Conseils locataires·5 min de lecture

Duplex 2 chambres à Ixelles, 650€/mois : pourquoi cette annonce est un piège (et comment repérer les vraies)

Loyer trop bas, propriétaire à l'étranger, paiement avant visite : les signaux qui trahissent une arnaque locative à Bruxelles, et les réflexes à adopter.

Duplex bruxellois lumineux sous charpente en bois apparente, avec grande verrière et parquet clair

Un duplex lumineux avec terrasse, deux chambres, à deux pas de la place Flagey, pour 650€ charges comprises. Vous l'avez peut-être déjà vue passer sur un groupe Facebook ou une plateforme d'annonces. Le problème ? Elle n'existe pas. Et si elle vous a fait de l'œil, ce n'est pas un hasard : elle a toutes les caractéristiques d'une arnaque locative classique à Bruxelles.

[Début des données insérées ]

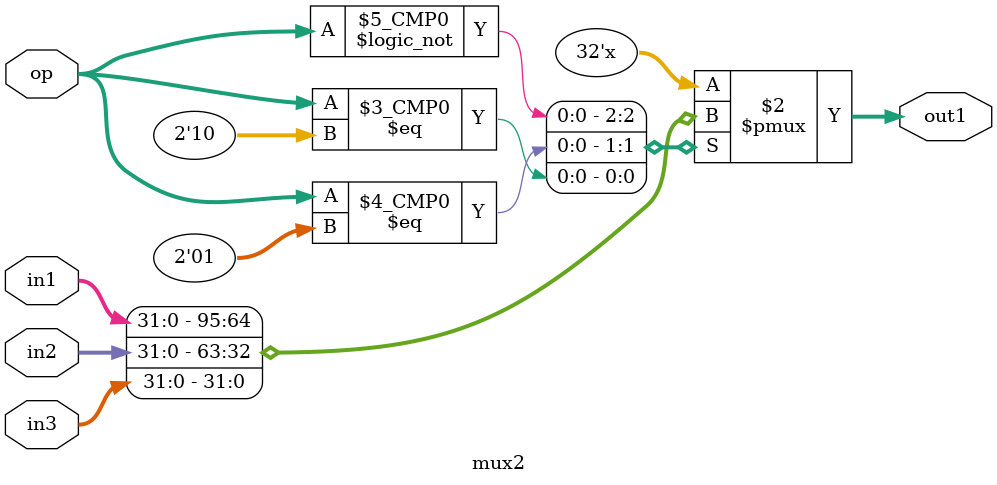
<source format=v>
module mux2(out1, in1, in2,in3, op);

input [1:0] op;
input [31:0] in1;
input [31:0] in2;
input [31:0] in3;

output reg [31:0] out1;

always@(*)
begin
	case(op)
		2'b00: out1 <= in1;
		2'b01: out1 <= in2;
		2'b10: out1 <= in3;
	endcase
end
endmodule
</source>
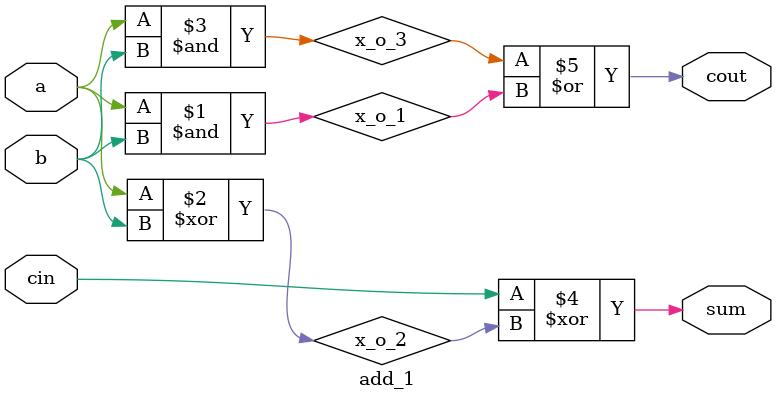
<source format=sv>
module add_1
(
input        a,
input        b,
input        cin,      
output logic sum,
output logic cout    
);
    
wire x_o_1, x_o_2, x_o_3;

assign x_o_1 = a & b;        // AND operation
assign x_o_2 = a ^ b;        // XOR operation
assign x_o_3 = a & b;        // AND operation
assign sum = cin ^ x_o_2;    // XOR operation
assign cout = x_o_3 | x_o_1; // OR operation

endmodule

// or we can write this in a more trivial form using Boolean functions for the full adder with carry
// result will be same

/*
module add_1
(
input        a,
input        b,
input        cin,      
output logic sum,
output logic cout    
);
    
assign sum = a ^ b cin;
assign cout = a & b | (a ^ b) & cin;

endmodule
*/

</source>
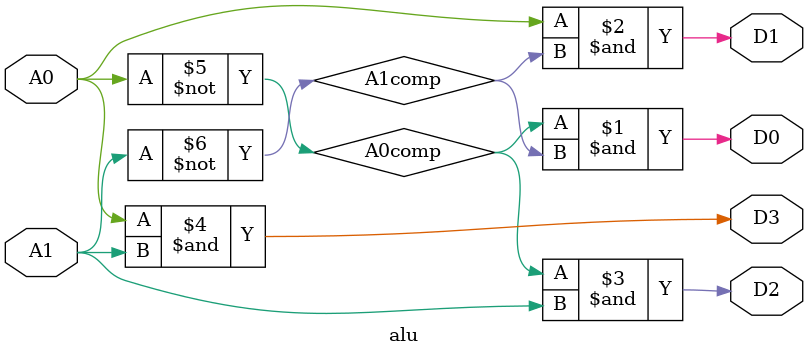
<source format=v>
module alu(A0, A1, D0, D1, D2, D3);
input A0, A1;
output D0, D1, D2, D3;

wire A0comp, A1comp;

not n1(A0comp, A0);
not n2(A1comp, A1);

and a1(D0, A0comp, A1comp);
and a2(D1, A0, A1comp);
and a3(D2, A0comp, A1);
and a4(D3, A0, A1);
endmodule
</source>
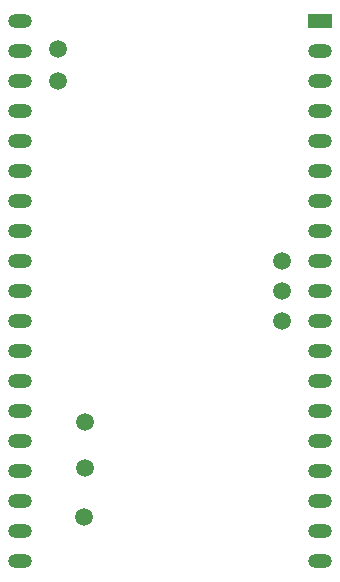
<source format=gbr>
%TF.GenerationSoftware,KiCad,Pcbnew,7.0.5-0*%
%TF.CreationDate,2023-06-28T11:54:25-07:00*%
%TF.ProjectId,AAXA01,41415841-3031-42e6-9b69-6361645f7063,rev?*%
%TF.SameCoordinates,PX5f5d2a1PY5f5eba0*%
%TF.FileFunction,Soldermask,Bot*%
%TF.FilePolarity,Negative*%
%FSLAX46Y46*%
G04 Gerber Fmt 4.6, Leading zero omitted, Abs format (unit mm)*
G04 Created by KiCad (PCBNEW 7.0.5-0) date 2023-06-28 11:54:25*
%MOMM*%
%LPD*%
G01*
G04 APERTURE LIST*
%ADD10C,1.500000*%
%ADD11O,2.000000X1.200000*%
%ADD12R,2.000000X1.200000*%
G04 APERTURE END LIST*
D10*
%TO.C,~{LED3}*%
X7012499Y12855000D03*
%TD*%
%TO.C,~{LED2}*%
X7012499Y8955000D03*
%TD*%
%TO.C,~{LED1}*%
X6912499Y4855000D03*
%TD*%
%TO.C,~{LASER2}*%
X23696140Y23966417D03*
%TD*%
D11*
%TO.C,U4*%
X1499999Y46820000D03*
X1499999Y44280000D03*
X1499999Y41740000D03*
X1499999Y39200000D03*
X1499999Y36660000D03*
X1499999Y34120000D03*
X1499999Y31580000D03*
X1499999Y29040000D03*
X1499999Y26500000D03*
X1499999Y23960000D03*
X1499999Y21420000D03*
X1499999Y18880000D03*
X1499999Y16340000D03*
X1499999Y13800000D03*
X1499999Y11260000D03*
X1499999Y8720000D03*
X1499999Y6180000D03*
X1503679Y3642720D03*
X1503679Y1102720D03*
X26899999Y1100000D03*
X26899999Y3640000D03*
X26899999Y6180000D03*
X26899999Y8720000D03*
X26899999Y11260000D03*
X26899999Y13800000D03*
X26899999Y16340000D03*
X26899999Y18880000D03*
X26899999Y21420000D03*
X26899999Y23960000D03*
X26899999Y26500000D03*
X26899999Y29040000D03*
X26899999Y31580000D03*
X26899999Y34120000D03*
X26899999Y36660000D03*
X26899999Y39200000D03*
X26899999Y41740000D03*
X26899999Y44280000D03*
D12*
X26899999Y46820000D03*
%TD*%
D10*
%TO.C,STROBE*%
X4699999Y41720000D03*
%TD*%
%TO.C,~{LASER1}*%
X23699999Y26520000D03*
%TD*%
%TO.C,TRIGGER*%
X4699999Y44420000D03*
%TD*%
%TO.C,~{LASER3}*%
X23699999Y21420000D03*
%TD*%
M02*

</source>
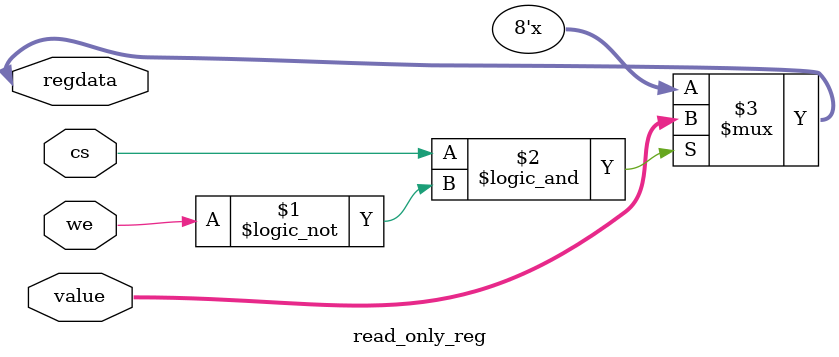
<source format=v>
module read_only_reg(
		     input cs,
		     input we,
		     inout [7:0] regdata,
		     input [7:0] value
		     );

   assign regdata = (cs && !we? value : 8'bz);

endmodule // read_only_reg

</source>
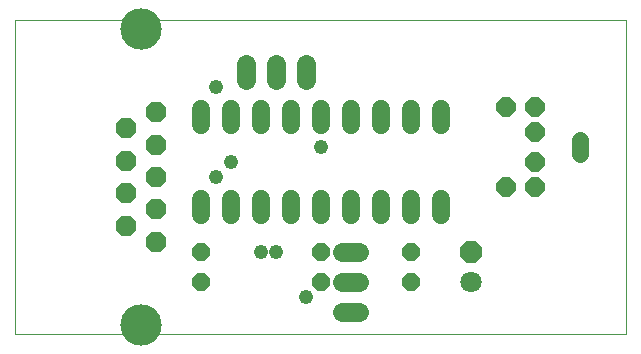
<source format=gbs>
G75*
%MOIN*%
%OFA0B0*%
%FSLAX24Y24*%
%IPPOS*%
%LPD*%
%AMOC8*
5,1,8,0,0,1.08239X$1,22.5*
%
%ADD10C,0.0000*%
%ADD11C,0.0600*%
%ADD12OC8,0.0600*%
%ADD13OC8,0.0710*%
%ADD14C,0.0710*%
%ADD15OC8,0.0634*%
%ADD16C,0.0556*%
%ADD17OC8,0.0680*%
%ADD18C,0.1380*%
%ADD19C,0.0640*%
%ADD20C,0.0480*%
D10*
X002995Y001085D02*
X002995Y011581D01*
X023365Y011581D01*
X023365Y001085D01*
X002995Y001085D01*
X006530Y001403D02*
X006532Y001453D01*
X006538Y001503D01*
X006548Y001553D01*
X006561Y001601D01*
X006578Y001649D01*
X006599Y001695D01*
X006623Y001739D01*
X006651Y001781D01*
X006682Y001821D01*
X006716Y001858D01*
X006753Y001893D01*
X006792Y001924D01*
X006833Y001953D01*
X006877Y001978D01*
X006923Y002000D01*
X006970Y002018D01*
X007018Y002032D01*
X007067Y002043D01*
X007117Y002050D01*
X007167Y002053D01*
X007218Y002052D01*
X007268Y002047D01*
X007318Y002038D01*
X007366Y002026D01*
X007414Y002009D01*
X007460Y001989D01*
X007505Y001966D01*
X007548Y001939D01*
X007588Y001909D01*
X007626Y001876D01*
X007661Y001840D01*
X007694Y001801D01*
X007723Y001760D01*
X007749Y001717D01*
X007772Y001672D01*
X007791Y001625D01*
X007806Y001577D01*
X007818Y001528D01*
X007826Y001478D01*
X007830Y001428D01*
X007830Y001378D01*
X007826Y001328D01*
X007818Y001278D01*
X007806Y001229D01*
X007791Y001181D01*
X007772Y001134D01*
X007749Y001089D01*
X007723Y001046D01*
X007694Y001005D01*
X007661Y000966D01*
X007626Y000930D01*
X007588Y000897D01*
X007548Y000867D01*
X007505Y000840D01*
X007460Y000817D01*
X007414Y000797D01*
X007366Y000780D01*
X007318Y000768D01*
X007268Y000759D01*
X007218Y000754D01*
X007167Y000753D01*
X007117Y000756D01*
X007067Y000763D01*
X007018Y000774D01*
X006970Y000788D01*
X006923Y000806D01*
X006877Y000828D01*
X006833Y000853D01*
X006792Y000882D01*
X006753Y000913D01*
X006716Y000948D01*
X006682Y000985D01*
X006651Y001025D01*
X006623Y001067D01*
X006599Y001111D01*
X006578Y001157D01*
X006561Y001205D01*
X006548Y001253D01*
X006538Y001303D01*
X006532Y001353D01*
X006530Y001403D01*
X006530Y011263D02*
X006532Y011313D01*
X006538Y011363D01*
X006548Y011413D01*
X006561Y011461D01*
X006578Y011509D01*
X006599Y011555D01*
X006623Y011599D01*
X006651Y011641D01*
X006682Y011681D01*
X006716Y011718D01*
X006753Y011753D01*
X006792Y011784D01*
X006833Y011813D01*
X006877Y011838D01*
X006923Y011860D01*
X006970Y011878D01*
X007018Y011892D01*
X007067Y011903D01*
X007117Y011910D01*
X007167Y011913D01*
X007218Y011912D01*
X007268Y011907D01*
X007318Y011898D01*
X007366Y011886D01*
X007414Y011869D01*
X007460Y011849D01*
X007505Y011826D01*
X007548Y011799D01*
X007588Y011769D01*
X007626Y011736D01*
X007661Y011700D01*
X007694Y011661D01*
X007723Y011620D01*
X007749Y011577D01*
X007772Y011532D01*
X007791Y011485D01*
X007806Y011437D01*
X007818Y011388D01*
X007826Y011338D01*
X007830Y011288D01*
X007830Y011238D01*
X007826Y011188D01*
X007818Y011138D01*
X007806Y011089D01*
X007791Y011041D01*
X007772Y010994D01*
X007749Y010949D01*
X007723Y010906D01*
X007694Y010865D01*
X007661Y010826D01*
X007626Y010790D01*
X007588Y010757D01*
X007548Y010727D01*
X007505Y010700D01*
X007460Y010677D01*
X007414Y010657D01*
X007366Y010640D01*
X007318Y010628D01*
X007268Y010619D01*
X007218Y010614D01*
X007167Y010613D01*
X007117Y010616D01*
X007067Y010623D01*
X007018Y010634D01*
X006970Y010648D01*
X006923Y010666D01*
X006877Y010688D01*
X006833Y010713D01*
X006792Y010742D01*
X006753Y010773D01*
X006716Y010808D01*
X006682Y010845D01*
X006651Y010885D01*
X006623Y010927D01*
X006599Y010971D01*
X006578Y011017D01*
X006561Y011065D01*
X006548Y011113D01*
X006538Y011163D01*
X006532Y011213D01*
X006530Y011263D01*
D11*
X009180Y008593D02*
X009180Y008073D01*
X010180Y008073D02*
X010180Y008593D01*
X011180Y008593D02*
X011180Y008073D01*
X012180Y008073D02*
X012180Y008593D01*
X013180Y008593D02*
X013180Y008073D01*
X014180Y008073D02*
X014180Y008593D01*
X015180Y008593D02*
X015180Y008073D01*
X016180Y008073D02*
X016180Y008593D01*
X017180Y008593D02*
X017180Y008073D01*
X017180Y005593D02*
X017180Y005073D01*
X016180Y005073D02*
X016180Y005593D01*
X015180Y005593D02*
X015180Y005073D01*
X014180Y005073D02*
X014180Y005593D01*
X013180Y005593D02*
X013180Y005073D01*
X012180Y005073D02*
X012180Y005593D01*
X011180Y005593D02*
X011180Y005073D01*
X010180Y005073D02*
X010180Y005593D01*
X009180Y005593D02*
X009180Y005073D01*
D12*
X009180Y003833D03*
X009180Y002833D03*
X013180Y002833D03*
X013180Y003833D03*
X016180Y003833D03*
X016180Y002833D03*
D13*
X018180Y003833D03*
D14*
X018180Y002833D03*
D15*
X019349Y005995D03*
X020334Y005995D03*
X020334Y006822D03*
X020334Y007845D03*
X020334Y008672D03*
X019349Y008672D03*
D16*
X021830Y007571D02*
X021830Y007096D01*
D17*
X007680Y007413D03*
X006680Y007953D03*
X007680Y008493D03*
X006680Y006873D03*
X007680Y006333D03*
X006680Y005793D03*
X007680Y005253D03*
X006680Y004713D03*
X007680Y004173D03*
D18*
X007180Y001403D03*
X007180Y011263D03*
D19*
X010680Y010113D02*
X010680Y009553D01*
X011680Y009553D02*
X011680Y010113D01*
X012680Y010113D02*
X012680Y009553D01*
X013900Y003833D02*
X014460Y003833D01*
X014460Y002833D02*
X013900Y002833D01*
X013900Y001833D02*
X014460Y001833D01*
D20*
X012680Y002333D03*
X011680Y003833D03*
X011180Y003833D03*
X009680Y006333D03*
X010180Y006833D03*
X013180Y007333D03*
X009680Y009333D03*
M02*

</source>
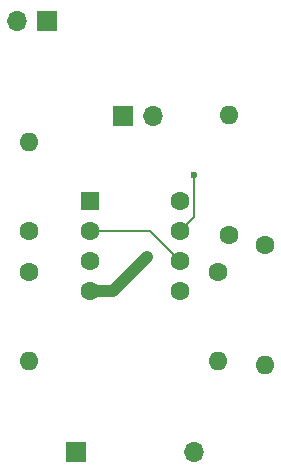
<source format=gbr>
%TF.GenerationSoftware,KiCad,Pcbnew,9.0.0*%
%TF.CreationDate,2025-02-26T16:47:42+09:00*%
%TF.ProjectId,TCIS,54434953-2e6b-4696-9361-645f70636258,rev?*%
%TF.SameCoordinates,Original*%
%TF.FileFunction,Copper,L2,Bot*%
%TF.FilePolarity,Positive*%
%FSLAX46Y46*%
G04 Gerber Fmt 4.6, Leading zero omitted, Abs format (unit mm)*
G04 Created by KiCad (PCBNEW 9.0.0) date 2025-02-26 16:47:42*
%MOMM*%
%LPD*%
G01*
G04 APERTURE LIST*
G04 Aperture macros list*
%AMRoundRect*
0 Rectangle with rounded corners*
0 $1 Rounding radius*
0 $2 $3 $4 $5 $6 $7 $8 $9 X,Y pos of 4 corners*
0 Add a 4 corners polygon primitive as box body*
4,1,4,$2,$3,$4,$5,$6,$7,$8,$9,$2,$3,0*
0 Add four circle primitives for the rounded corners*
1,1,$1+$1,$2,$3*
1,1,$1+$1,$4,$5*
1,1,$1+$1,$6,$7*
1,1,$1+$1,$8,$9*
0 Add four rect primitives between the rounded corners*
20,1,$1+$1,$2,$3,$4,$5,0*
20,1,$1+$1,$4,$5,$6,$7,0*
20,1,$1+$1,$6,$7,$8,$9,0*
20,1,$1+$1,$8,$9,$2,$3,0*%
G04 Aperture macros list end*
%TA.AperFunction,ComponentPad*%
%ADD10R,1.700000X1.700000*%
%TD*%
%TA.AperFunction,ComponentPad*%
%ADD11O,1.700000X1.700000*%
%TD*%
%TA.AperFunction,ComponentPad*%
%ADD12RoundRect,0.250000X-0.550000X-0.550000X0.550000X-0.550000X0.550000X0.550000X-0.550000X0.550000X0*%
%TD*%
%TA.AperFunction,ComponentPad*%
%ADD13C,1.600000*%
%TD*%
%TA.AperFunction,ComponentPad*%
%ADD14O,1.600000X1.600000*%
%TD*%
%TA.AperFunction,ViaPad*%
%ADD15C,0.600000*%
%TD*%
%TA.AperFunction,Conductor*%
%ADD16C,1.000000*%
%TD*%
%TA.AperFunction,Conductor*%
%ADD17C,0.200000*%
%TD*%
G04 APERTURE END LIST*
D10*
%TO.P,LS1,1,1*%
%TO.N,Net-(C3-Pad2)*%
X101000000Y-68445000D03*
D11*
%TO.P,LS1,2,2*%
%TO.N,GND*%
X111000000Y-68445000D03*
%TD*%
D12*
%TO.P,U1,1,GND*%
%TO.N,GND*%
X102195000Y-47190000D03*
D13*
%TO.P,U1,2,TR*%
%TO.N,Net-(U1-THR)*%
X102195000Y-49730000D03*
%TO.P,U1,3,Q*%
%TO.N,Net-(U1-Q)*%
X102195000Y-52270000D03*
%TO.P,U1,4,R*%
%TO.N,+9V*%
X102195000Y-54810000D03*
%TO.P,U1,5,CV*%
%TO.N,Net-(U1-CV)*%
X109815000Y-54810000D03*
%TO.P,U1,6,THR*%
%TO.N,Net-(U1-THR)*%
X109815000Y-52270000D03*
%TO.P,U1,7,DIS*%
%TO.N,B*%
X109815000Y-49730000D03*
%TO.P,U1,8,VCC*%
%TO.N,+9V*%
X109815000Y-47190000D03*
%TD*%
%TO.P,C3,1*%
%TO.N,Net-(U1-Q)*%
X97000000Y-53250000D03*
D14*
%TO.P,C3,2*%
%TO.N,Net-(C3-Pad2)*%
X97000000Y-60750000D03*
%TD*%
D13*
%TO.P,R2,1*%
%TO.N,+9V*%
X117000000Y-50920000D03*
D14*
%TO.P,R2,2*%
%TO.N,B*%
X117000000Y-61080000D03*
%TD*%
D13*
%TO.P,C1,1*%
%TO.N,Net-(U1-CV)*%
X113000000Y-53250000D03*
D14*
%TO.P,C1,2*%
%TO.N,GND*%
X113000000Y-60750000D03*
%TD*%
D10*
%TO.P,R3,1*%
%TO.N,A*%
X105000000Y-40000000D03*
D11*
%TO.P,R3,2*%
%TO.N,B*%
X107540000Y-40000000D03*
%TD*%
D13*
%TO.P,R1,1*%
%TO.N,Net-(U1-THR)*%
X114000000Y-50080000D03*
D14*
%TO.P,R1,2*%
%TO.N,A*%
X114000000Y-39920000D03*
%TD*%
D10*
%TO.P,BT1,1,+*%
%TO.N,+9V*%
X98540000Y-32000000D03*
D11*
%TO.P,BT1,2,-*%
%TO.N,GND*%
X96000000Y-32000000D03*
%TD*%
D13*
%TO.P,C2,1*%
%TO.N,Net-(U1-THR)*%
X97000000Y-49750000D03*
D14*
%TO.P,C2,2*%
%TO.N,GND*%
X97000000Y-42250000D03*
%TD*%
D15*
%TO.N,+9V*%
X107000000Y-52000000D03*
%TO.N,B*%
X111000000Y-45000000D03*
%TD*%
D16*
%TO.N,+9V*%
X102385000Y-55000000D02*
X102195000Y-54810000D01*
X107000000Y-52000000D02*
X104190000Y-54810000D01*
X104190000Y-54810000D02*
X102195000Y-54810000D01*
D17*
%TO.N,Net-(U1-THR)*%
X107275000Y-49730000D02*
X109815000Y-52270000D01*
X102195000Y-49730000D02*
X107275000Y-49730000D01*
%TO.N,B*%
X109815000Y-49730000D02*
X111000000Y-48545000D01*
X111000000Y-48545000D02*
X111000000Y-45000000D01*
%TD*%
M02*

</source>
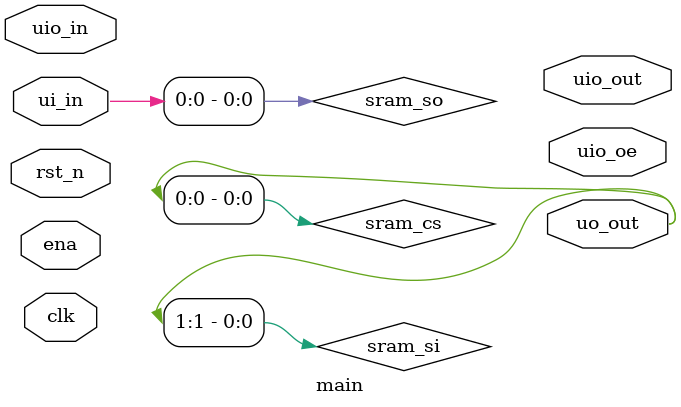
<source format=v>

module main (
  input  wire [7:0] ui_in,   // dedicated inputs
  output wire [7:0] uo_out,  // dedicated outputs
  input  wire [7:0] uio_in,  // bidirectional input path
  output wire [7:0] uio_out, // bidirectional output path
  output wire [7:0] uio_oe,  // bidir output enable (high=out)
  input  wire       ena,     // high when enabled
  input  wire       clk,     // clock
  input  wire       rst_n    // reset negated (low to reset)
);
  reg sram_cs;
  reg sram_si;
  reg sram_so;
  assign sram_cs = uo_out[0];
  assign sram_si = uo_out[1];
  assign sram_so = ui_in[0];

  /// Simple memory controller
  reg [23:0] address;
  always @(posedge clk) begin
    if (ena) begin
      if (!rst_n) begin
        // Reset case
        address <= 0;
      end else begin
        // Do something interesting here?
      end

      //sram_cs <= 1;
    end
  end
endmodule

</source>
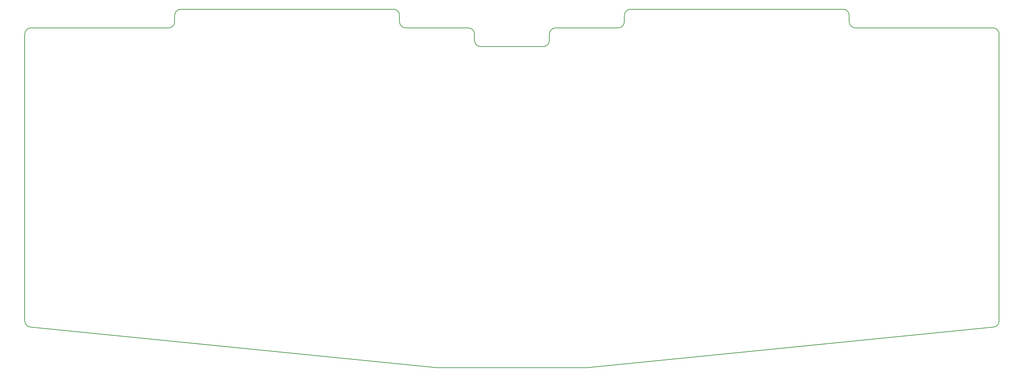
<source format=gbr>
%TF.GenerationSoftware,KiCad,Pcbnew,8.0.8*%
%TF.CreationDate,2025-03-15T15:28:53+01:00*%
%TF.ProjectId,wergob,77657267-6f62-42e6-9b69-6361645f7063,rev?*%
%TF.SameCoordinates,Original*%
%TF.FileFunction,Profile,NP*%
%FSLAX46Y46*%
G04 Gerber Fmt 4.6, Leading zero omitted, Abs format (unit mm)*
G04 Created by KiCad (PCBNEW 8.0.8) date 2025-03-15 15:28:53*
%MOMM*%
%LPD*%
G01*
G04 APERTURE LIST*
%TA.AperFunction,Profile*%
%ADD10C,0.200000*%
%TD*%
G04 APERTURE END LIST*
D10*
X166687500Y-110331250D02*
X128587500Y-110331250D01*
X157162500Y-26987500D02*
G75*
G02*
X155575000Y-28575000I-1587500J0D01*
G01*
X120650000Y-23812500D02*
G75*
G02*
X119062500Y-22225000I0J1587500D01*
G01*
X176212500Y-22225000D02*
G75*
G02*
X174625000Y-23812500I-1587500J0D01*
G01*
X119062500Y-22225000D02*
X119062500Y-20637500D01*
X117475000Y-19050000D02*
G75*
G02*
X119062500Y-20637500I0J-1587500D01*
G01*
X157162500Y-25400000D02*
X157162500Y-26987500D01*
X176212500Y-20637500D02*
G75*
G02*
X177800000Y-19050000I1587500J0D01*
G01*
X231775000Y-19050000D02*
G75*
G02*
X233362500Y-20637500I0J-1587500D01*
G01*
X269875000Y-23812500D02*
X234950000Y-23812500D01*
X176212500Y-20637500D02*
X176212500Y-22225000D01*
X269875000Y-23812500D02*
G75*
G02*
X271462500Y-25400000I0J-1587500D01*
G01*
X23812500Y-98425000D02*
X23812500Y-25400000D01*
X138112500Y-26987500D02*
X138112500Y-25400000D01*
X269875000Y-100012500D02*
X166687500Y-110331250D01*
X61912500Y-20637500D02*
X61912500Y-22225000D01*
X139700000Y-28575000D02*
G75*
G02*
X138112500Y-26987500I0J1587500D01*
G01*
X234950000Y-23812500D02*
G75*
G02*
X233362500Y-22225000I0J1587500D01*
G01*
X177800000Y-19050000D02*
X231775000Y-19050000D01*
X60325000Y-23812500D02*
X25400000Y-23812500D01*
X61912500Y-22225000D02*
G75*
G02*
X60325000Y-23812500I-1587500J0D01*
G01*
X128587500Y-110331250D02*
X25400000Y-100012500D01*
X233362500Y-22225000D02*
X233362500Y-20637500D01*
X174625000Y-23812500D02*
X158750000Y-23812500D01*
X136525000Y-23812500D02*
X120650000Y-23812500D01*
X155575000Y-28575000D02*
X139700000Y-28575000D01*
X23812500Y-25400000D02*
G75*
G02*
X25400000Y-23812500I1587500J0D01*
G01*
X157162500Y-25400000D02*
G75*
G02*
X158750000Y-23812500I1587500J0D01*
G01*
X271462500Y-25400000D02*
X271462500Y-98425000D01*
X25400000Y-100012500D02*
G75*
G02*
X23812500Y-98425000I0J1587500D01*
G01*
X136525000Y-23812500D02*
G75*
G02*
X138112500Y-25400000I0J-1587500D01*
G01*
X271462500Y-98425000D02*
G75*
G02*
X269875000Y-100012500I-1587500J0D01*
G01*
X117475000Y-19050000D02*
X63500000Y-19050000D01*
X61912500Y-20637500D02*
G75*
G02*
X63500000Y-19050000I1587500J0D01*
G01*
M02*

</source>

La règle de base : si c'est trop beau, c'est probablement faux

À Bruxelles, un loyer 30 à 50% en dessous du prix du marché pour le quartier et la surface annoncés n'est presque jamais une bonne affaire — c'est un signal d'alerte. Les arnaqueurs comptent sur l'urgence et l'envie de croire à la bonne pioche pour court-circuiter votre esprit critique.

Les signaux qui doivent vous alerter

  • Un prix nettement sous le marché : croisez toujours le loyer annoncé avec les prix moyens du quartier avant de vous emballer.
  • Le propriétaire « à l'étranger » ou « indisponible pour une visite » : une excuse classique pour éviter toute visite physique et pousser directement vers un paiement.
  • Une demande de paiement avant la visite : garantie locative, premier mois de loyer, « frais de dossier » — dès qu'on vous demande de l'argent avant d'avoir mis les pieds dans le logement, c'est un signal rouge immédiat.
  • Une urgence artificielle : « plusieurs personnes intéressées », « je dois décider aujourd'hui » — la pression temporelle est une technique manipulatoire classique pour empêcher la réflexion.
  • Des photos trop parfaites ou introuvables ailleurs : une recherche d'image inversée (clic droit sur la photo → « rechercher l'image sur Google ») permet souvent de retrouver la même photo utilisée sur d'autres annonces, parfois dans une autre ville ou un autre pays.
  • Une communication uniquement par message, jamais par téléphone : les arnaqueurs évitent l'appel vocal, qui rend l'usurpation d'identité plus difficile à maintenir.
  • Une adresse email ou un profil créé très récemment : un compte Facebook flambant neuf, sans historique, publiant une annonce alléchante, mérite la méfiance.

Les bons réflexes avant de s'engager

  • Ne payez jamais rien avant d'avoir visité le bien en personne, avec le bailleur ou son mandataire.
  • Vérifiez que l'annonce correspond bien à l'adresse réelle du bien (utilisez Google Street View, comparez avec le cadastre si possible).
  • Passez toujours par un appel téléphonique ou une rencontre en personne avant tout engagement financier.
  • Méfiez-vous des demandes de paiement par virement international, cryptomonnaie, ou plateformes de paiement inhabituelles.
  • En cas de doute, un bien mis en location par une agence immobilière agréée IPI offre une garantie supplémentaire : l'agent est identifiable, responsable, et le processus de visite est encadré.

Le mot de la fin

Le marché locatif bruxellois est tendu, ce qui pousse beaucoup de locataires à sauter sur la première « bonne affaire » venue — exactement ce sur quoi comptent les arnaqueurs. Prendre trente secondes pour vérifier ces quelques signaux peut vous éviter une perte financière et beaucoup de stress.